Where a good start in Immunology (and good mentors), can lead you — ASN Events

Where a good start in Immunology (and good mentors), can lead you (#1)

Graham Mitchell 1
  1. Foursight Associates Pty Ltd, Melbourne, VIC, Australia

The recirculating pool of lymphocytes, with origins in the bone marrow and a thymus “finishing school” for some, will be used to illustrate my own journey from country town through Vet School to WEHI and beyond (then back to WEHI as a current Board member)! Much of the recirculation has been around Parkville/Melbourne – WEHI, Melbourne Zoo, CSL and Foursight – with some interesting spin-offs and stop-overs in the circuit.

The discovery in the late 1960s that T cells and B cells interact in antibody production and that, although both have specificity for antigen, only B cells produce antibodies (Miller & Mitchell, 1969, Thymus and antigen reactive cells. Transplantation Reviews, 1: 3-42) added a new dimension to cellular immunology, immunoregulation in particular.  I continued this line of work as a post-doc in Stanford, Mill Hill and Basel and, on return to WEHI, initiated the parasitology program that, by the late 1980s, was the largest single program in WEHI.  My own special interest was in the immunology of host-parasite relationships but the group always had a translation objective, namely vaccines and diagnostic tests for human and veterinary parasitic diseases. Malaria research dominated from the time we started to attract major international (e.g. Rockefeller Foundation) and Australian Government funding for the “Great Neglected Diseases”, malaria in particular but also leishmaniasis and schistosomiasis.
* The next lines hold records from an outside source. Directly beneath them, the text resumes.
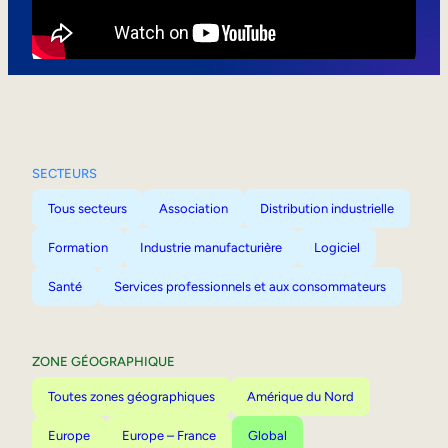
Mobilité interne
SECTEURS
Tous secteurs
Association
Distribution industrielle
Formation
Industrie manufacturière
Logiciel
Santé
Services professionnels et aux consommateurs
ZONE GÉOGRAPHIQUE
Toutes zones géographiques
Amérique du Nord
Europe
Europe – France
Global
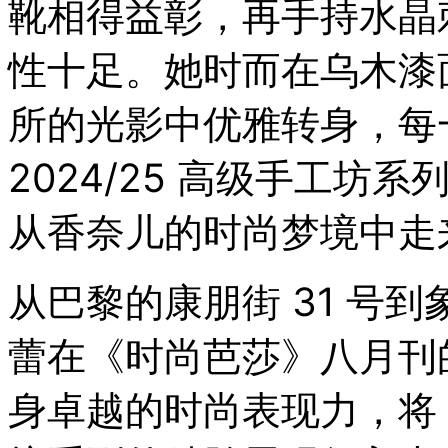
靴相得益彰，再手持水晶
隆
重
性十足。她时而在乌木漆
举
行。
穿
所的光影中优雅转身，每一
越
千
年
2024/25 高级手工
从香奈儿的时尚梦境中走
从巴黎的康朋街 31 号
蕾在《时尚芭莎》八月刊
身卓越的时尚表现力，将 CH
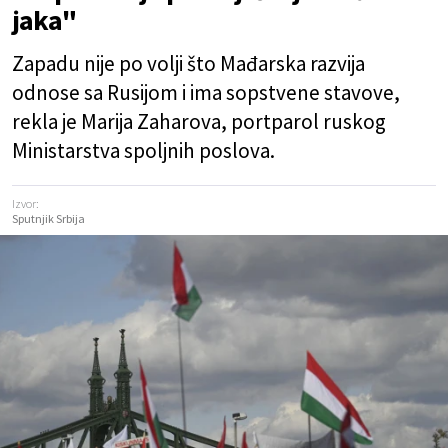
jaka"
Zapadu nije po volji što Mađarska razvija
odnose sa Rusijom i ima sopstvene stavove,
rekla je Marija Zaharova, portparol ruskog
Ministarstva spoljnih poslova.
Izvor:
Sputnjik Srbija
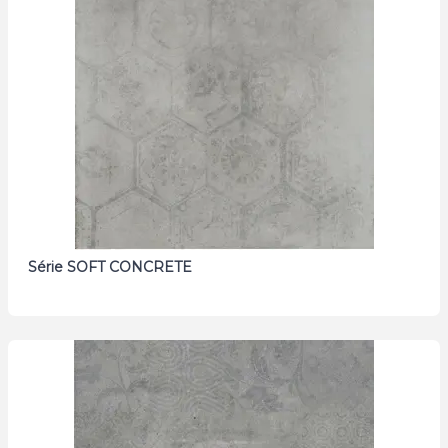
Série SOFT CONCRETE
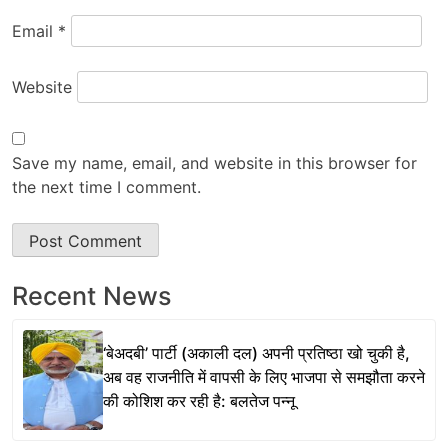
Email
*
Website
Save my name, email, and website in this browser for
the next time I comment.
Recent News
‘बेअदबी’ पार्टी (अकाली दल) अपनी प्रतिष्ठा खो चुकी है,
अब वह राजनीति में वापसी के लिए भाजपा से समझौता करने
की कोशिश कर रही है: बलतेज पन्नू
Spin-offs and stop-overs in the WEHI recirculation included WHO Geneva, Merck USA, the Philippines and PNG, Melbourne Zoo (where I was able to capitalise on regional contacts made in parasitology research for conservation purposes), CSL Limited at the time of the highly successful privatisation, and the establishment 20 years ago of Foursight with Nossal, Penington and Stocker and our role, inter alia, as Chief Scientists in Victoria and advisors in science, technology and innovation to various investment funds and to Government, industry and academia (“linking people with ideas to people with money”).

This presentation will start with the discovery of T cells and B cells, then highlight some achievements in the WEHI parasitology program in the 1980s in particular some immunological correlates of resistance to infection in 3 model systems in the quest for vaccines. I will also stress the influence of superb mentors and collaborators in one’s life in science,  broadly defined, but which definitely includes laboratory-based basic research and its translation (“combining team work with high technology in a bubbling cauldron of ideas with clinical and commercial outcomes”).